EXERCISE PROMPT ▸ Please continue the court opinion on the IDTU report below, not the items, picking up after its last sentence.

GIVEN TEXT ▸
◇ ◇ ◇

A careful examination of the IDTU form in this case reveals that it contains all the statutorily prescribed elements of a "supporting deposition" set forth in CPL § 100.20. To begin with, Officer Guzmancabrera is "a person other than the complainant." Furthermore, his report contains "factual allegations of an evidentiary character," specifically a sworn statement made as of his own personal knowledge that (1) he conducted a test of the alcohol content of Defendant's breath and (2) Defendant has a blood alcohol content of 0.127 (corresponding to allegations in the third paragraph of the misdemeanor complaint).
Finally, the IDTU report contains a form notice subscribed by the technician (Officer Guzmancabrera), with his shield number (26135) associated on the line with the signature. This is the person referred to in the third paragraph of the misdemeanor complaint and from whom a supporting deposition would be required. The form notice concludes with the acknowledgement that "[f]alse statements made herein are punishable as a class 'A' misdemeanor pursuant to section 210.45 of the New York State Penal Law." This statement, in turn, tracks the language of CPL § 100.30(1)(d), which is part of the statute that prescribes the authorized methods of verifying charging instruments and supporting depositions.FN1 Accordingly, the IDTU is "subscribed and verified" within the meaning of CPL § 100.20.
It follows that there was no need to file a redundant supporting deposition from Officer Guzmancabrera. While the People and the judges at arraignment and again in Part E (correctly) noted the presence of hearsay in the misdemeanor complaint and determined that a supporting deposition was required, this Court nonetheless concludes that the IDTU report served that [*5]function all along.FN2 In sum, the IDTU report supplied the requisite non-hearsay allegations needed to establish the element of intoxication, see CPL § 100.40(1)(c), and the misdemeanor complaint could therefore properly be considered a facially sufficient information as of the date the Certificate of Readiness was filed.
B. The Law of the Case Doctrine Does Not Bar the Court's Review of Whether the Misdemeanor Complaint Was Converted by the IDTU Report.
Although this Court has determined that the misdemeanor complaint was converted as of Defendant's arraignment, the Court must address whether it is nevertheless bound by the law of the case doctrine to treat the charging instrument as an unconverted instrument because the matter had been adjourned for conversion on two prior occasions by judges of coordinate jurisdiction. On both occasions (i.e., the arraignment on December 14, 2025, and the subsequent hearing in Part E on February 3, 2026), the two previously assigned judges had the IDTU report before them but determined that a supporting deposition was required. Concededly, it is a close question, but the Court concludes that it is not bound by the law of the case doctrine to reject the IDTU report as a basis for conversion.
The law of the case doctrine applies in criminal as well as civil cases and has been described as "a kind of intra-action res judicata" (People v Evans, 94 NY2d 499, 502 [2000] (quoting Siegel, New York Practice § 448, at 723 [3d ed.]). Furthermore, "preclusion under the law of the case contemplates that the parties had a 'full and fair' opportunity to litigate the initial determination." Id. Here, the record shows that the issue of conversion was not fully litigated.

◇ ◇ ◇

ENTRIES SUPPLIED ▸
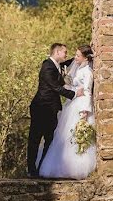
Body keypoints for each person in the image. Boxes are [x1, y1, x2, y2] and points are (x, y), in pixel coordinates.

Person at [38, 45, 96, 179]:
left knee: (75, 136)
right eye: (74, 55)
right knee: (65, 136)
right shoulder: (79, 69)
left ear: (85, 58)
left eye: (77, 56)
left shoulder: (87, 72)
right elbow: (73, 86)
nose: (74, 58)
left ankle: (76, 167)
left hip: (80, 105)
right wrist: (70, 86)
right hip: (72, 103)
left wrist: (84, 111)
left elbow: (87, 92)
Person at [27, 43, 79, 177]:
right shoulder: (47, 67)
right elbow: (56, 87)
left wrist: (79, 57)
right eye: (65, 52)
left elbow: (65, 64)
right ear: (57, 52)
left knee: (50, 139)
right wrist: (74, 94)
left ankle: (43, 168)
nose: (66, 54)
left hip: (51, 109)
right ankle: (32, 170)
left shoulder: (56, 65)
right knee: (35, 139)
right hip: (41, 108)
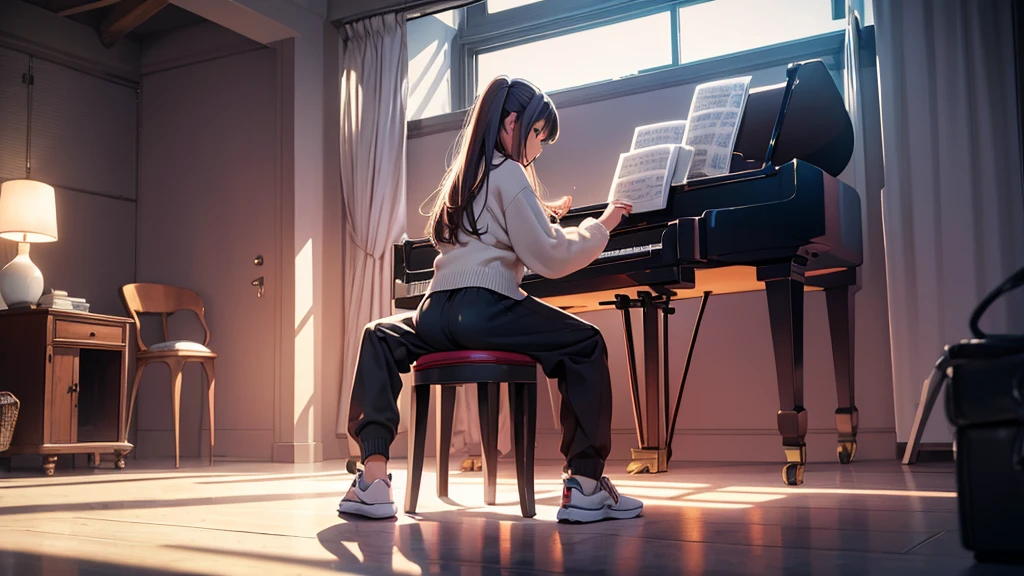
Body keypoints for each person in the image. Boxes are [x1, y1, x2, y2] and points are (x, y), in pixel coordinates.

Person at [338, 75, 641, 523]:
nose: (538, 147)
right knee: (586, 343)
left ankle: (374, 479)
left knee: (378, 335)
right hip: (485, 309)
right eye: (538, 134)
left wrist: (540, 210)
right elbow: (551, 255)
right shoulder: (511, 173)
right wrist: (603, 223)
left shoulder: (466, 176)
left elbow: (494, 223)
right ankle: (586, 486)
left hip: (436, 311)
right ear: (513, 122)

◇ ◇ ◇

REPLY TO THE EXERCISE ▸
Oral rulings from the bench that a matter should be adjourned for conversion, such as through the submission of lab reports or supporting depositions, are not the equivalent of fully litigated motions based upon developed arguments, and are therefore not binding as law of the case on judges sitting in a calendar or trial part on subsequently adjourned dates (see, e.g., People v Portorreal, 28 Misc 3d 388, 392 & n.3 [Crim Ct, Queens County 2010]). Here, there was no such formal litigation of the issue before the instant motion. Moreover, the oral rulings of the previously assigned judges shed very little light on their reasoning. The transcript of the colloquy between the AP Part judge and the parties on February 3, 2026, is sparse. Although the transcript refers to a bench conference, it does not go on to describe the substance of what was discussed other than to recite that the People conceded "they do need one more supporting deposition for this matter." All that is left are notations on the court file, which do not reveal whether the AP Part (or the judge at arraignment) specifically decided whether the IDTU report itself satisfied the CPL's requirements for a supporting deposition or otherwise cured the hearsay in the misdemeanor complaint. It was not until the instant motion to dismiss on speedy trial grounds that the parties fully litigated the issue.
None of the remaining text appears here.